I quote Øksendal (2003).
Let $\mathcal{V}=\mathcal{V}(S,T)$ be the class of functions $f(t,\omega):[0,\infty)\times\Omega\to\mathbb{R}$ such that $(t,\omega)\to f(t,\omega)$ is $\mathcal{B}\times\mathcal{F}$-measurable (where $\mathcal{B}$ denotes the Borel $\sigma$-algebra on $[0,\infty)$), $f(t,\omega)$ is $\mathcal{F}_t$-adapted and $\mathbb{E}\bigg[\int_{S}^T f(t,\omega)^2 dt\bigg]<\infty$. […]
Starting from a probability space $\left(\Omega,\mathbb{P},\mathcal{E}\right)$ and a Brownian motion $\left(B_t\right)_{t\ge0}$, if $\phi(t,\omega)$ is bounded and elementary, then
$$\mathbb{E}\left[\left(\int_S^T\phi(t,\omega)dB_t(\omega)\right)^2\right]=\mathbb{E}\left[\int_S^T\phi(t,\omega)^2 dt\right]\tag{1}$$ […]
If $f\in\mathcal{V}$ one can show that it is possible to choose elementary functions $\phi_n\in\mathcal{V}$ such that:
$$\mathbb{E}\left[\int_S^T|f-\phi_n|^2 dt\right]\to0\tag{2}$$
Then, define
$$\mathcal{I}\left[f\right](\omega)=\int_S^T f(t,\omega)dB_t(\omega)=\lim_{n\to\infty}\int_S^T\phi_n(t,\omega)dB_t(\omega)\tag{3}$$
The limit exists as an element of $L^2(\mathbb{P})$, since $\left\{\int_S^T\phi_n(t,\omega)dB_t(\omega)\right\}$ forms a Cauchy sequence in $L^2(\mathbb{P})$, by $(1)$.
What I cannot understand is the statement in bold above. Why is that true?
Best Answer
Note that (2) implies: $$\mathbb{E}\left[\int_S^T|\phi_n(t)-\phi_m(t)|^2 dt\right]\to0. \tag{4}$$ Thus \begin{align} E \left|\int_S^T \phi_n(t)dB_t-\int_S^T \phi_m(t)dB_t \right|^2 &=E \left|\int_S^T (\phi_n(t)-\phi_m(t))dB_t \right|^2 \\ &=E \int_S^T |\phi_n(t)-\phi_m(t)|^2 dt \rightarrow 0. \end{align} The last equality follows from the Ito isometry and the convergence to zero follows follows from (4). This proves that $\{\int_S^T \phi_n(t)dB_t \}$ is a Cauchy sequence in $L^2$.

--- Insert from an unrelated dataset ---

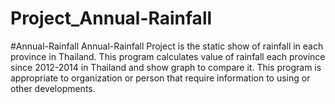 # Project_Annual-Rainfall

#Annual-Rainfall
  Annual-Rainfall Project is the static show of rainfall in each province in Thailand. This program calculates value of rainfall each province since 2012-2014 in Thailand and show graph to compare it. This program is appropriate to organization or person that require information to using or other developments.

Edit: proof that (2) implies (4): \begin{align} E\left[\int_S^T|\phi_n(t)-\phi_m(t)|^2 dt\right]&=E\left[\int_S^T|\phi_n(t)-f(t)+f(t)-\phi_m(t)|^2 dt\right] \\ &\leq E\left[\int_S^T 2|\phi_n(t)-f(t)|^2+2|f(t)-\phi_m(t)|^2 dt\right] \\ &= 2E\left[\int_S^T |\phi_n(t)-f(t)|^2dt\right]+2E\left[\int_S^T|f(t)-\phi_m(t)|^2 dt\right] \rightarrow 0. \end{align} The '$\leq$' follows from the inequality $(a+b)^2 \leq 2a^2 + 2b^2$ and the convergence to zero from (2).